--- Start of Task input ---

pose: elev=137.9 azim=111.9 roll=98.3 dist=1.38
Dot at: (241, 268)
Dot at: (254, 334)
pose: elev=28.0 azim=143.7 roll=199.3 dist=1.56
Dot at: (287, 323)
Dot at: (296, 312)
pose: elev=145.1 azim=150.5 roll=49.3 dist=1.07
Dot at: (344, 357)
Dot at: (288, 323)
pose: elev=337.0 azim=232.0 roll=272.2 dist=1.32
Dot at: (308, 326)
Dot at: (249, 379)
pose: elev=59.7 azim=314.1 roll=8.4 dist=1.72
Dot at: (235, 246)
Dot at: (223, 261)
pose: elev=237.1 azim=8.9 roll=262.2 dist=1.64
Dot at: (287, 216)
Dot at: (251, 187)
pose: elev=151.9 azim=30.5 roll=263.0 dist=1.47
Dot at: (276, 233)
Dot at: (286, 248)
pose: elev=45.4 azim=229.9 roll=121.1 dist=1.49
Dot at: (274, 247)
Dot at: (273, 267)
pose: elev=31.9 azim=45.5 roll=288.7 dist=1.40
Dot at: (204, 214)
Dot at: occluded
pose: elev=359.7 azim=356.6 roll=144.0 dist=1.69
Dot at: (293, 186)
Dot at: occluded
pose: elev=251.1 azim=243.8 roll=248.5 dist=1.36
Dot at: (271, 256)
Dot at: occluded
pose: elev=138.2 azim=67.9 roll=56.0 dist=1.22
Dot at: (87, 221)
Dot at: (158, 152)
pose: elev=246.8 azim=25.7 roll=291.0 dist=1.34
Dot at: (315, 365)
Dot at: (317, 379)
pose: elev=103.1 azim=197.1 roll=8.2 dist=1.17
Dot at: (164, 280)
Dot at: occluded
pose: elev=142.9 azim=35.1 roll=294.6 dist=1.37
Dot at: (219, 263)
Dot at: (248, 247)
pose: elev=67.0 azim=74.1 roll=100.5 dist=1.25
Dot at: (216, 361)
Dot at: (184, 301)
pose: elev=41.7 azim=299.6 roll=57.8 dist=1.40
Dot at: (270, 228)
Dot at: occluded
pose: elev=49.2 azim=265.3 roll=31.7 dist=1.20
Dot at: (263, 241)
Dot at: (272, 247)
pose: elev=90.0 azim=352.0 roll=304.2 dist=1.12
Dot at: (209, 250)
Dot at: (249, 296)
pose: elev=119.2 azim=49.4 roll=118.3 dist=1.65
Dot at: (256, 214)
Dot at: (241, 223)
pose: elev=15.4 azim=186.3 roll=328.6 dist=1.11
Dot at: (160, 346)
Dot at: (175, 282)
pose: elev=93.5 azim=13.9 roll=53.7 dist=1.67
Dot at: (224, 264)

--- End of Task input ---

> What is required:
Revise the lines above so that every "dist" becomes "distance", with nothing else altered.

> Full solution:
pose: elev=137.9 azim=111.9 roll=98.3 distance=1.38
Dot at: (241, 268)
Dot at: (254, 334)
pose: elev=28.0 azim=143.7 roll=199.3 distance=1.56
Dot at: (287, 323)
Dot at: (296, 312)
pose: elev=145.1 azim=150.5 roll=49.3 distance=1.07
Dot at: (344, 357)
Dot at: (288, 323)
pose: elev=337.0 azim=232.0 roll=272.2 distance=1.32
Dot at: (308, 326)
Dot at: (249, 379)
pose: elev=59.7 azim=314.1 roll=8.4 distance=1.72
Dot at: (235, 246)
Dot at: (223, 261)
pose: elev=237.1 azim=8.9 roll=262.2 distance=1.64
Dot at: (287, 216)
Dot at: (251, 187)
pose: elev=151.9 azim=30.5 roll=263.0 distance=1.47
Dot at: (276, 233)
Dot at: (286, 248)
pose: elev=45.4 azim=229.9 roll=121.1 distance=1.49
Dot at: (274, 247)
Dot at: (273, 267)
pose: elev=31.9 azim=45.5 roll=288.7 distance=1.40
Dot at: (204, 214)
Dot at: occluded
pose: elev=359.7 azim=356.6 roll=144.0 distance=1.69
Dot at: (293, 186)
Dot at: occluded
pose: elev=251.1 azim=243.8 roll=248.5 distance=1.36
Dot at: (271, 256)
Dot at: occluded
pose: elev=138.2 azim=67.9 roll=56.0 distance=1.22
Dot at: (87, 221)
Dot at: (158, 152)
pose: elev=246.8 azim=25.7 roll=291.0 distance=1.34
Dot at: (315, 365)
Dot at: (317, 379)
pose: elev=103.1 azim=197.1 roll=8.2 distance=1.17
Dot at: (164, 280)
Dot at: occluded
pose: elev=142.9 azim=35.1 roll=294.6 distance=1.37
Dot at: (219, 263)
Dot at: (248, 247)
pose: elev=67.0 azim=74.1 roll=100.5 distance=1.25
Dot at: (216, 361)
Dot at: (184, 301)
pose: elev=41.7 azim=299.6 roll=57.8 distance=1.40
Dot at: (270, 228)
Dot at: occluded
pose: elev=49.2 azim=265.3 roll=31.7 distance=1.20
Dot at: (263, 241)
Dot at: (272, 247)
pose: elev=90.0 azim=352.0 roll=304.2 distance=1.12
Dot at: (209, 250)
Dot at: (249, 296)
pose: elev=119.2 azim=49.4 roll=118.3 distance=1.65
Dot at: (256, 214)
Dot at: (241, 223)
pose: elev=15.4 azim=186.3 roll=328.6 distance=1.11
Dot at: (160, 346)
Dot at: (175, 282)
pose: elev=93.5 azim=13.9 roll=53.7 distance=1.67
Dot at: (224, 264)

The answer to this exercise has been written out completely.